認証速度と正確性で日立の指静脈認証システムを選定

こうした課題の解決に向けて、指静脈認証システムを適用した新たな仕組みを提案したのが、自動車教習所システムを専門に手がけている株式会社ノイマン(以下、ノイマン)です。同社は米子自動車学校からのヒアリングをもとに、物理的なカードを使わない新システムの開発に着手。数ある生体認証の仕組みの中から日立の指静脈認証システムを選定しました。

写真:指静脈認証 自動車教習所システムの利用風景
指静脈認証 自動車教習所システムの利用風景

「以前から教習用機器でおつきあいのあった日立さんに相談したところ、多くの実績がある指静脈認証システムを紹介していただきました。実機を借りてシステム評価をしたところ、認証スピードが速くて正確なことがわかりました。さらに一番の決め手は、教習生はこれまでのようにIDカードや携帯電話など本人認証できるものを持参しなくても、教習所の受付を行うことができるようになることです。これはセキュリティとサービス向上を同時にねらえると判断し、当社の既存システムと組み合わせた新システムを提案したのです」と語るのは、ノイマンの教習所システム事業本部 本部長代理の砂田 直哉氏です。

日立の指静脈認証システムは、生体内部の情報を利用するため、偽造のリスクが少ないこと、肌表面の状態(水分や乾燥など)の影響を受けにくく、高精度の認証をスピーディに実行できることなどから、銀行ATMや入退室管理、PCアクセスなど幅広い分野で、数多くの導入実績があります。ノイマンが開発した新システムは、教習生が自分の名前の頭文字をタッチパネルで選択した後、装置に指を置くだけで厳格な本人認証のもと、受付処理や配車券発行が迅速に行えます。

配車券待ちの行列を解消、個人情報を取り扱う指導員の意識も向上

写真:米子自動車学校に導入されたシステム
米子自動車学校に導入されたシステム
(上:教習原簿の取り出し、下:技能教習の配車予約)

### 取り組む課題
A) 指静脈認証の事例文について、次の問いに答えてください。
(i) ノイマンが専門に手がけているのは何のシステムですか。
(ii) 砂田氏が「一番の決め手」として挙げたのはどのようなことですか。
(iii) 新システムで、教習生が装置に指を置く前にタッチパネルで選択するものは何ですか。
B) 指静脈認証の事例文を、最後に示された部分の後から書き継いでください。

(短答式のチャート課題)
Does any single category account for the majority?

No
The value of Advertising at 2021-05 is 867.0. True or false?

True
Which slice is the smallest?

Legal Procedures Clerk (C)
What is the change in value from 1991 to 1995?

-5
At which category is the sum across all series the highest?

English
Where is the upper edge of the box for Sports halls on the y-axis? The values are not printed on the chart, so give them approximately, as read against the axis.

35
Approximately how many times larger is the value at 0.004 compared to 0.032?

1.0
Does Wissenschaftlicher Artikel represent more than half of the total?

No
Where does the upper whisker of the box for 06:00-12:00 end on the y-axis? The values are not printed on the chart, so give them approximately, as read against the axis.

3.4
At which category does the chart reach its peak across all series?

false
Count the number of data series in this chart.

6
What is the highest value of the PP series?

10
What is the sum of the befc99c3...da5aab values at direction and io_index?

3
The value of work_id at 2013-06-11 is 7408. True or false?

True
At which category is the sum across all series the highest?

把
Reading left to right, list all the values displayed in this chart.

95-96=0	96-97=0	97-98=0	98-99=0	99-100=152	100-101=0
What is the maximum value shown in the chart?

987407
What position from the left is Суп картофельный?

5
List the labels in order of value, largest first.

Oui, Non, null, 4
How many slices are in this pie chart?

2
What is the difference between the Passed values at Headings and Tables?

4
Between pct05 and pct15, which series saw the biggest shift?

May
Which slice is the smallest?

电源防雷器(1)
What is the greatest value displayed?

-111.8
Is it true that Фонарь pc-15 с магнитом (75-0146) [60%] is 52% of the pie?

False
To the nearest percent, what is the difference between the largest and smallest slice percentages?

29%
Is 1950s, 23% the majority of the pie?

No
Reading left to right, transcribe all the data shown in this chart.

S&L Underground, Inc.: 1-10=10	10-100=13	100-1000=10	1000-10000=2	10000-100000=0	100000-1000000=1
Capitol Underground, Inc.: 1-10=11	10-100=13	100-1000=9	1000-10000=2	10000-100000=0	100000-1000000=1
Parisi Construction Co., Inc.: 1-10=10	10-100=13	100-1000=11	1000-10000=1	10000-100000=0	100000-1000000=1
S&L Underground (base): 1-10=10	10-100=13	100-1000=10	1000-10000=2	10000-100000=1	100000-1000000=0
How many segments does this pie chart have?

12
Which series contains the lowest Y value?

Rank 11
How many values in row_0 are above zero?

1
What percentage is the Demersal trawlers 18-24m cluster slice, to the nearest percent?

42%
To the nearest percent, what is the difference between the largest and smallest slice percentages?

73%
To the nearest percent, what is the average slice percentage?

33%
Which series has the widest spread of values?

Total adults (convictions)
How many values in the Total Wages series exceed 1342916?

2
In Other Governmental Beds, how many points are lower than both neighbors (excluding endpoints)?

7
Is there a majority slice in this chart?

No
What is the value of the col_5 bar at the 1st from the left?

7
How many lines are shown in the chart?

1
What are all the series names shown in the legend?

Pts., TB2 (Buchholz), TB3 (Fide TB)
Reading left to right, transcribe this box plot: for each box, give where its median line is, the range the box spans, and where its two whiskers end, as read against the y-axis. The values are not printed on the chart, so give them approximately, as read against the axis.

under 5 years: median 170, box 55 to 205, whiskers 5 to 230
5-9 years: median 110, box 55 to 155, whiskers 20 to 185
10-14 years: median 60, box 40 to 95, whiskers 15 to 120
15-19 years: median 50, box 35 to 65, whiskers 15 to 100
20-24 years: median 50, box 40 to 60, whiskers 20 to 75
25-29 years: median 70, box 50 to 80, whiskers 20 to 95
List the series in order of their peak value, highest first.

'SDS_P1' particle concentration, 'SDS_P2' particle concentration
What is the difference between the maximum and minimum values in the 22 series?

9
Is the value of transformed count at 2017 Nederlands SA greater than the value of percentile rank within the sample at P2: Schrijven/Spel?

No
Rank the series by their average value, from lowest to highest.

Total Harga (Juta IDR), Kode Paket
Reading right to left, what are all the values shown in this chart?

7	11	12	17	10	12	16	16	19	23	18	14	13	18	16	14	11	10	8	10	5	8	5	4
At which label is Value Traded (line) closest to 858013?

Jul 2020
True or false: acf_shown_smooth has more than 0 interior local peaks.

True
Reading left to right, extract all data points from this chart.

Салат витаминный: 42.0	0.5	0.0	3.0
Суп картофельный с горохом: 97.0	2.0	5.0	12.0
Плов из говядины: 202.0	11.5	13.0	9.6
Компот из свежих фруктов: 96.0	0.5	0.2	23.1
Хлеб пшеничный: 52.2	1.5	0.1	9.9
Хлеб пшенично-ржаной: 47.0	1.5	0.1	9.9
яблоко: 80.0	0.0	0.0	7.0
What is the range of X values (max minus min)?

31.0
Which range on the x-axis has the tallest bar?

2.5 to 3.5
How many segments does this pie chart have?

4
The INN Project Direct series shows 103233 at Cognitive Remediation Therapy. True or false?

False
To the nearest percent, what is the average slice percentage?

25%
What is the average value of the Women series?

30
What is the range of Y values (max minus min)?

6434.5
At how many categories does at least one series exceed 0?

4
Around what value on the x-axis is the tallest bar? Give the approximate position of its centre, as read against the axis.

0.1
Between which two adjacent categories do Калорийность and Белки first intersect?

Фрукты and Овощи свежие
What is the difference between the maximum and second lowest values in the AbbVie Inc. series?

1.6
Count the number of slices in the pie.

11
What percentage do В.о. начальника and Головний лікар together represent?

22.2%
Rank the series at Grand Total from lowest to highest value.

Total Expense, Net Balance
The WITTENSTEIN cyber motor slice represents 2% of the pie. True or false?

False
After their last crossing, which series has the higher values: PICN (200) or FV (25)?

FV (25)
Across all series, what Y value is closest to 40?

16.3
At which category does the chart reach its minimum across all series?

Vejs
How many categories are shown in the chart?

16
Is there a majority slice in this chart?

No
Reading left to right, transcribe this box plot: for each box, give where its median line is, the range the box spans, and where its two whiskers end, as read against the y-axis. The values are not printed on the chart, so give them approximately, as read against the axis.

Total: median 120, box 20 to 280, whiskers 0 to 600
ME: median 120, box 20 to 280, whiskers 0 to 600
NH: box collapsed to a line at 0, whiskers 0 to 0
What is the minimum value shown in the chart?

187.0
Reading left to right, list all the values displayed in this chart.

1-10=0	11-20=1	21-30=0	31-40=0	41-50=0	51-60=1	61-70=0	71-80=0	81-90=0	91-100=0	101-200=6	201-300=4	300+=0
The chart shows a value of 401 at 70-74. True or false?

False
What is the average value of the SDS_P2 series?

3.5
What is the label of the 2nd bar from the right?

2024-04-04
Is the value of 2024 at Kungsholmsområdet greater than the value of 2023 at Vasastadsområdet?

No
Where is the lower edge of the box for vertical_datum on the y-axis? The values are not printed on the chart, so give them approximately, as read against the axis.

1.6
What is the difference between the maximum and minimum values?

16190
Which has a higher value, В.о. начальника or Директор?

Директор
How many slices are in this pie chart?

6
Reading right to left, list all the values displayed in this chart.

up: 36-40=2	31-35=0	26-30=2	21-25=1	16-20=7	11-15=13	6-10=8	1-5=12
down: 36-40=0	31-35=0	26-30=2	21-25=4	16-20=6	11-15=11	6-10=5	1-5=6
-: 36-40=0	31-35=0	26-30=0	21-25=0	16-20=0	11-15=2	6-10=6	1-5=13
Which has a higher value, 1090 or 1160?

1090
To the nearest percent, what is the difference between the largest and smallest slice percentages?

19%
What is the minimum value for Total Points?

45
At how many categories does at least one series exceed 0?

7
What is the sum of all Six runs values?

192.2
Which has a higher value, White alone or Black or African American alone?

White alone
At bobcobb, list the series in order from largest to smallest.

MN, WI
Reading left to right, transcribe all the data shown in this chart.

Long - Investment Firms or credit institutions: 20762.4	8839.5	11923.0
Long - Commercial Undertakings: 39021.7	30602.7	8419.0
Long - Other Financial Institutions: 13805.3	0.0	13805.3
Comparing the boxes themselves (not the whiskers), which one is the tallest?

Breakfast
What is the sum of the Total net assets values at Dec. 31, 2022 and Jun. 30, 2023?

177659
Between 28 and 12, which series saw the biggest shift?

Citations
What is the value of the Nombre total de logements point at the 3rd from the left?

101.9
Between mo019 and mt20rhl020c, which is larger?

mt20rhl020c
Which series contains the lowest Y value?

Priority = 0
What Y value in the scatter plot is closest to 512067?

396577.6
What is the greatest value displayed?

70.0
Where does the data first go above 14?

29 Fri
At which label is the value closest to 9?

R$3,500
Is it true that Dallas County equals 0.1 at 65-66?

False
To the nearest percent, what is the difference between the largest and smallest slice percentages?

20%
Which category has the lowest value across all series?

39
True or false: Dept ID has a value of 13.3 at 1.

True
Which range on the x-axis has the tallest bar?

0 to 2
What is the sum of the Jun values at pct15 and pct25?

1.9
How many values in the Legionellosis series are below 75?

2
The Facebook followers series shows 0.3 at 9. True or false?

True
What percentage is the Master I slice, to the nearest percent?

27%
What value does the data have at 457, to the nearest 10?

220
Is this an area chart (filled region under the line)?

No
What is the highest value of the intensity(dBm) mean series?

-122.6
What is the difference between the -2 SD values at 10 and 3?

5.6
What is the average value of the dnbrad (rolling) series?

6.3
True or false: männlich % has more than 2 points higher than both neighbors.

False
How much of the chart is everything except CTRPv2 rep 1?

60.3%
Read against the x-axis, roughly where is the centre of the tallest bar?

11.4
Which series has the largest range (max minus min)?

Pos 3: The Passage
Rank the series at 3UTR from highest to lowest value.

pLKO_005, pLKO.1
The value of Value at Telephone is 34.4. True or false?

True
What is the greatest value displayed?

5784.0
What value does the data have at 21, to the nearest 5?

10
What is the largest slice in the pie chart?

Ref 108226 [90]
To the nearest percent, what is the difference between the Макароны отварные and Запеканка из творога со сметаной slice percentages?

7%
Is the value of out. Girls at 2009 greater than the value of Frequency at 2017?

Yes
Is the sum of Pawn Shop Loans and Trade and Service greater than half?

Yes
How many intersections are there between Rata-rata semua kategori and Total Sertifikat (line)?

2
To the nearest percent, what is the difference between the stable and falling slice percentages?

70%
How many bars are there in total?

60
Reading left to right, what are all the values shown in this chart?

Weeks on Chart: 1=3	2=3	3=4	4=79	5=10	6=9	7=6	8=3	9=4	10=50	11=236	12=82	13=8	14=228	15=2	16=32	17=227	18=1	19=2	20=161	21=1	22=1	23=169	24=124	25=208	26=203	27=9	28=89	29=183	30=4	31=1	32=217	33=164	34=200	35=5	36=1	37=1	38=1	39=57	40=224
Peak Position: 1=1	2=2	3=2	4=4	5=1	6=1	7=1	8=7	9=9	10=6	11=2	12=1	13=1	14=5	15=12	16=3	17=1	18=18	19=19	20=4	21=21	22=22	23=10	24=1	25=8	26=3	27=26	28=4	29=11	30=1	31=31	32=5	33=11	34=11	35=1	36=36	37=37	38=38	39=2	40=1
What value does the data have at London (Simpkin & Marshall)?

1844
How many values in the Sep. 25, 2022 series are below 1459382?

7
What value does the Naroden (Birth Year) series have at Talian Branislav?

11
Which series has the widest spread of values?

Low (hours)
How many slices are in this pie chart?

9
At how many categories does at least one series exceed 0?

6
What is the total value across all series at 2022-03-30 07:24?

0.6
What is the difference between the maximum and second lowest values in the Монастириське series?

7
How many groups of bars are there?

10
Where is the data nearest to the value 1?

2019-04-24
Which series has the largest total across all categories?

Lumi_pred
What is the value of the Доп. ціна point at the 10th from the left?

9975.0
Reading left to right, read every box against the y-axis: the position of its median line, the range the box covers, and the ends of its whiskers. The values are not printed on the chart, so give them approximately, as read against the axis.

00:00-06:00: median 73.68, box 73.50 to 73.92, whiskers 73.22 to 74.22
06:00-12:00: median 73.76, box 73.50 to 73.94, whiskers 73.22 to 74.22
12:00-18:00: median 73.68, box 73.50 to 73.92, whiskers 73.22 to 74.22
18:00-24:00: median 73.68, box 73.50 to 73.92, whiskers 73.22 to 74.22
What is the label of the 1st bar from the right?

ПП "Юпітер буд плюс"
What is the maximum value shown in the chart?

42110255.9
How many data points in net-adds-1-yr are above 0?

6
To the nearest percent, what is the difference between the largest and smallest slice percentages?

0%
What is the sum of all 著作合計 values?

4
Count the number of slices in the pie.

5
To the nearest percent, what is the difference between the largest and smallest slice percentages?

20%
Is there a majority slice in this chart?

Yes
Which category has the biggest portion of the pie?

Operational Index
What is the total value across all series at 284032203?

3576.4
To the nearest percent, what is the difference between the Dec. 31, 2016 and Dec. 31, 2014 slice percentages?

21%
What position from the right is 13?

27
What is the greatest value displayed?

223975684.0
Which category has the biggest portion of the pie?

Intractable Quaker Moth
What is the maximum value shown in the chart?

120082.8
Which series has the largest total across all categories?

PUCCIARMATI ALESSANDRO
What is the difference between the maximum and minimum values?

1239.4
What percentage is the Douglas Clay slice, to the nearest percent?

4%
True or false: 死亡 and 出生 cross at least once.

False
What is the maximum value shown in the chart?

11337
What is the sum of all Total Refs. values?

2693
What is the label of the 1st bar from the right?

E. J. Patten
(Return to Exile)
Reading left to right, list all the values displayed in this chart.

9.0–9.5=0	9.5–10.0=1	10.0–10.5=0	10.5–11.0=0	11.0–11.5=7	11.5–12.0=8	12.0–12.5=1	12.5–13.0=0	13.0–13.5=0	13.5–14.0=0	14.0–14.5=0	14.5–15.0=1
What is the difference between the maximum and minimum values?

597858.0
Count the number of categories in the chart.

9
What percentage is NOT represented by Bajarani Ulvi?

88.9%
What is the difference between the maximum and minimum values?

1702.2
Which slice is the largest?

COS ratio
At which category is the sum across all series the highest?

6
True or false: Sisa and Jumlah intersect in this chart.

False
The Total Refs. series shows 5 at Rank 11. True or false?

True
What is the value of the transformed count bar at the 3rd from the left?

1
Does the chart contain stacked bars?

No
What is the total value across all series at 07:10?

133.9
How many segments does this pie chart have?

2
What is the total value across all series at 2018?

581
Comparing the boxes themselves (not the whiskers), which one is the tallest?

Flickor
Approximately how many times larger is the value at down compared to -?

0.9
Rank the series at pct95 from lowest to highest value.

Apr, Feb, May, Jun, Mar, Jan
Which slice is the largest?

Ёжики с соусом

### 各課題の解答
A)
(i) 自動車教習所システム
(ii) 教習生がIDカードや携帯電話など本人認証できるものを持参しなくても、教習所の受付を行えるようになること
(iii) 自分の名前の頭文字

B)
「従来のIDカードは読み取り・書き込みに7〜10秒かかっていましたが、指静脈なら認証速度はわずか数秒ほど。教習生が送迎バスで一度に到着しても、教習生用の5台の指静脈認証装置で、よどみなく受付処理が進んでいくことに驚きました。本校はピーク時で600人ほどの教習生が在籍しますが、行列ができる不安がなくなりました。指静脈情報の登録も、入校時の原簿作成や視力検査の流れの中で行うため、作業にそれほど時間はかかりません。教習生は手ぶらで登校できるので安心感や利便性が向上しましたし、職員もIDカード発行や忘失・紛失時の業務負担がなくなり、本当に大助かりです」と渡部氏は笑顔を見せます。

また、機械的な稼働部分が多いため定期的なメンテナンスを必要とする磁気カードリーダーライターに比べ、指静脈認証装置は故障率が少なく安価なことから、IDカード発行も含めたランニングコストの大幅な低減につながると期待されています。

「指導員や職員用の教習システムを操作するPC 19台にも、1台ずつ指静脈認証装置を配備しました。指導員は技能教習の合間に限られた短い時間で予約確認や入力作業を行う必要が ありますが、指静脈認証により、スピーディにログインできるようになりました。また、操作ログが取られていることもあり、指導員や職員も個人情報の取り扱いに対する意識向上につながっています」と砂田氏は評価します。

同校での実績をベースに全国に展開

「検討を始めたころは“教習生が指紋を採られているように感じるのではないか”と、導入に慎重な意見もありましたが、理事長である柳谷 由里氏の『お客さまサービスやセキュリティの向上につながる仕組みは率先して入れるべき』という鶴の一声で、全国初※となる指静脈認証 自動車教習所システムの導入が実現しました。結果として、教習生のどなたからも否定的な意見はなく、逆にそのスピードと利便性を高く評価していただいています」と渡部氏は語ります。

ノイマンの砂田氏も「米子自動車学校さんの実績をふまえ、すでに岩手と京都、2校のお客さんにも同じシステムを導入していただきました。今後も日立さんと協力しながら、さらなる機能強化や勤怠管理システムなどへの横展開を進めていきたいですね」と期待を寄せます。

これからも日立は、セキュリティ性と汎用性の高い指静脈認証技術を広めるため、幅広い業界・業種に向けた積極的なシステム展開を進めていきます。

写真:学校法人米子自動車学校 教務部長 渡部 昇 氏、学校法人米子自動車学校 校長 隂山 昭夫 氏、株式会社ノイマン 教習所システム事業本部 本部長代理 砂田 直哉 氏

[お客さまプロフィール] 学校法人米子自動車学校

写真:学校法人米子自動車学校

[所在地] 鳥取県米子市旗ヶ崎2-15-1
[創立] 1955年8月11日
[職員数] 男43名 女17名(計60名)(2014年11月1日現在)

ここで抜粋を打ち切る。